#### EXERCISE DESCRIPTION:
Your reply should hold every record exactly as given, with no pictures in it.

-- Opening Marker --

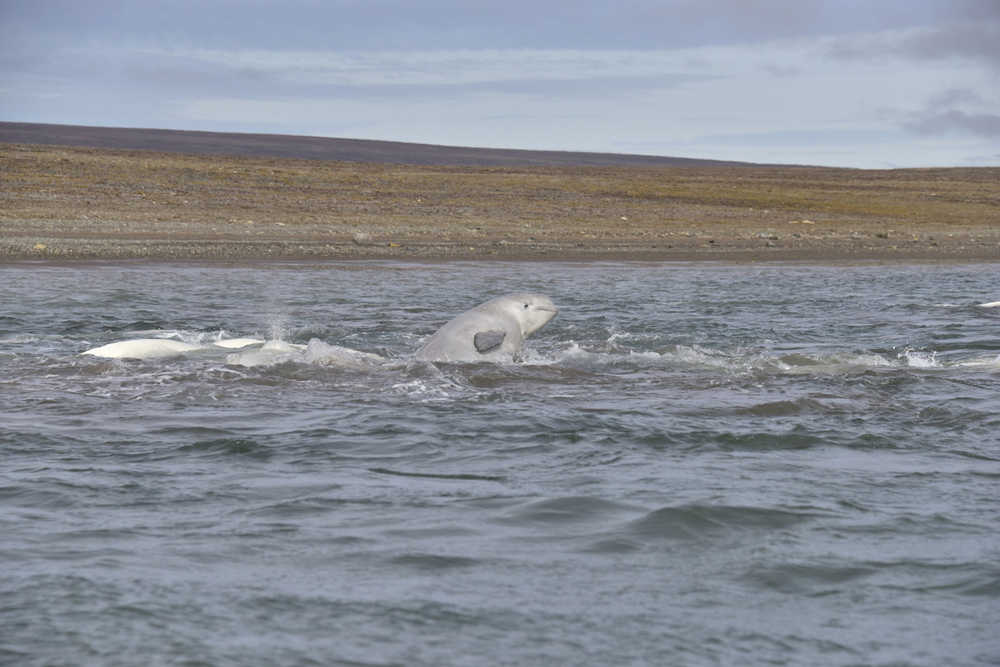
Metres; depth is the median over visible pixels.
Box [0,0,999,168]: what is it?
sky
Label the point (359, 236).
rock
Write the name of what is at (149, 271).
water
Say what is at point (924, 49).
cloud
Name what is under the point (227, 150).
hill
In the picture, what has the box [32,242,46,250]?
rock
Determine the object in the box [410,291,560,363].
beluga whale
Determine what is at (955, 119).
cloud
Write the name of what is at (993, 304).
beluga whale
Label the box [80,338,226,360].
beluga whale
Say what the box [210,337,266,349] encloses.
beluga whale
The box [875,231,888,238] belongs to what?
rock
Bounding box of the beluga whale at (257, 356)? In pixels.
[220,338,387,368]
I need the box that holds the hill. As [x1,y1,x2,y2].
[0,121,821,168]
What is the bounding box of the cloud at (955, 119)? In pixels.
[893,91,999,138]
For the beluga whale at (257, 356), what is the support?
in the water
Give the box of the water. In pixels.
[0,262,999,666]
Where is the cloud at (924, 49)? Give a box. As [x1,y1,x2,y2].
[824,23,999,66]

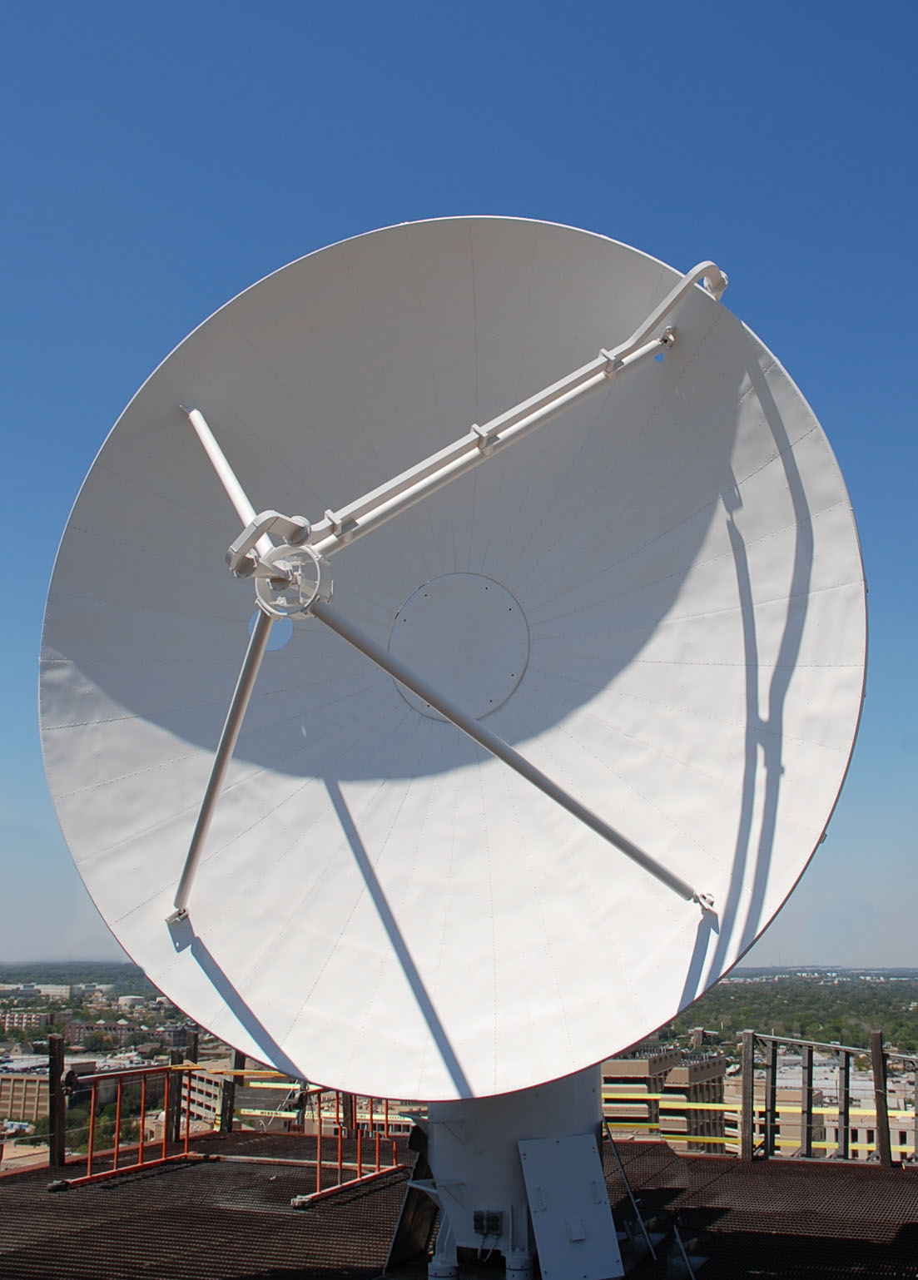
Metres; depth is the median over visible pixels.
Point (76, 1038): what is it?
building
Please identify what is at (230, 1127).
wooden post
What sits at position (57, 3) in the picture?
sky
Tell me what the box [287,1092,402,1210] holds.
red railing
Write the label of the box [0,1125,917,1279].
deck
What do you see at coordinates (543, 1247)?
access panel
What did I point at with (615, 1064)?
building
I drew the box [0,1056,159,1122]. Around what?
building
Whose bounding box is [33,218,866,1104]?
satellite dish
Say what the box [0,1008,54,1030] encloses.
building
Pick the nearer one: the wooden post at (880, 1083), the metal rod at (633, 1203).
the metal rod at (633, 1203)
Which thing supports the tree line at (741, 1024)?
on the city ground
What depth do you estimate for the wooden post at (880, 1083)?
11.00 m
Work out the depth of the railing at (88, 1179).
11.65 m
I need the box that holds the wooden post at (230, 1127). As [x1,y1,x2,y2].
[218,1048,239,1134]
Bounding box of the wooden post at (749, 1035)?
[739,1029,756,1162]
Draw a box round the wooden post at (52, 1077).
[46,1035,67,1170]
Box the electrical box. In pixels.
[472,1208,504,1237]
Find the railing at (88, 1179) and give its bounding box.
[50,1061,206,1189]
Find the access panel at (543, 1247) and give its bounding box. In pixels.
[517,1132,624,1279]
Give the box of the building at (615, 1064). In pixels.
[603,1044,727,1154]
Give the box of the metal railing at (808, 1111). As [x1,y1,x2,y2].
[747,1032,917,1164]
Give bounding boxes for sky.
[0,0,917,984]
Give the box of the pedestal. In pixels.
[396,1069,622,1279]
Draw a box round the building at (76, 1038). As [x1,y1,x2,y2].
[69,1022,159,1048]
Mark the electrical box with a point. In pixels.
(482, 1226)
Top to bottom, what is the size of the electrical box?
0.122 m
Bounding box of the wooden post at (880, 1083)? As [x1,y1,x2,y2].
[869,1031,893,1165]
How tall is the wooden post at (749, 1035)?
1.180 m
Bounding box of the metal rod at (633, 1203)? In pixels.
[602,1116,656,1264]
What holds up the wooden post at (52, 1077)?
on the deck
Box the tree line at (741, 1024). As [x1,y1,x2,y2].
[666,970,917,1058]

-- Closing Marker --

#### ANSWER SPACE:
Metres; depth is the median over visible pixels.
Box [0,0,999,168]: what is it?
sky
Label the point (359, 236).
rock
Write the name of what is at (149, 271).
water
Say what is at point (924, 49).
cloud
Name what is under the point (227, 150).
hill
In the picture, what has the box [32,242,46,250]?
rock
Determine the object in the box [410,291,560,363].
beluga whale
Determine what is at (955, 119).
cloud
Write the name of what is at (993, 304).
beluga whale
Label the box [80,338,226,360].
beluga whale
Say what the box [210,337,266,349] encloses.
beluga whale
The box [875,231,888,238] belongs to what?
rock
Bounding box of the beluga whale at (257, 356)? In pixels.
[220,338,387,368]
I need the box that holds the hill. As [x1,y1,x2,y2].
[0,121,821,168]
What is the bounding box of the cloud at (955, 119)? In pixels.
[893,91,999,138]
For the beluga whale at (257, 356), what is the support?
in the water
Give the box of the water. In pixels.
[0,262,999,666]
Where is the cloud at (924, 49)? Give a box. As [x1,y1,x2,y2].
[824,23,999,66]

Metres; depth is the median over visible pixels.
Point (76, 1038): what is it?
building
Please identify what is at (230, 1127).
wooden post
What sits at position (57, 3) in the picture?
sky
Tell me what the box [287,1092,402,1210] holds.
red railing
Write the label of the box [0,1125,917,1279].
deck
What do you see at coordinates (543, 1247)?
access panel
What did I point at with (615, 1064)?
building
I drew the box [0,1056,159,1122]. Around what?
building
Whose bounding box is [33,218,866,1104]?
satellite dish
Say what the box [0,1008,54,1030] encloses.
building
Pick the nearer one: the wooden post at (880, 1083), the metal rod at (633, 1203).
the metal rod at (633, 1203)
Which thing supports the tree line at (741, 1024)?
on the city ground
What depth do you estimate for the wooden post at (880, 1083)?
11.00 m
Work out the depth of the railing at (88, 1179).
11.65 m
I need the box that holds the wooden post at (230, 1127). As [x1,y1,x2,y2].
[218,1048,239,1134]
Bounding box of the wooden post at (749, 1035)?
[739,1029,756,1162]
Draw a box round the wooden post at (52, 1077).
[46,1035,67,1170]
Box the electrical box. In pixels.
[472,1208,504,1237]
Find the railing at (88, 1179) and give its bounding box.
[50,1061,206,1189]
Find the access panel at (543, 1247) and give its bounding box. In pixels.
[517,1132,624,1279]
Give the box of the building at (615, 1064). In pixels.
[603,1044,727,1154]
Give the box of the metal railing at (808, 1111). As [x1,y1,x2,y2].
[747,1032,917,1164]
Give bounding boxes for sky.
[0,0,917,984]
Give the box of the pedestal. In pixels.
[396,1069,622,1279]
Draw a box round the building at (76, 1038). As [x1,y1,x2,y2].
[69,1022,159,1048]
Mark the electrical box with a point. In pixels.
(482, 1226)
Top to bottom, what is the size of the electrical box?
0.122 m
Bounding box of the wooden post at (880, 1083)? As [x1,y1,x2,y2].
[869,1031,893,1165]
How tall is the wooden post at (749, 1035)?
1.180 m
Bounding box of the metal rod at (633, 1203)? In pixels.
[602,1116,656,1264]
What holds up the wooden post at (52, 1077)?
on the deck
Box the tree line at (741, 1024). As [x1,y1,x2,y2].
[666,970,917,1058]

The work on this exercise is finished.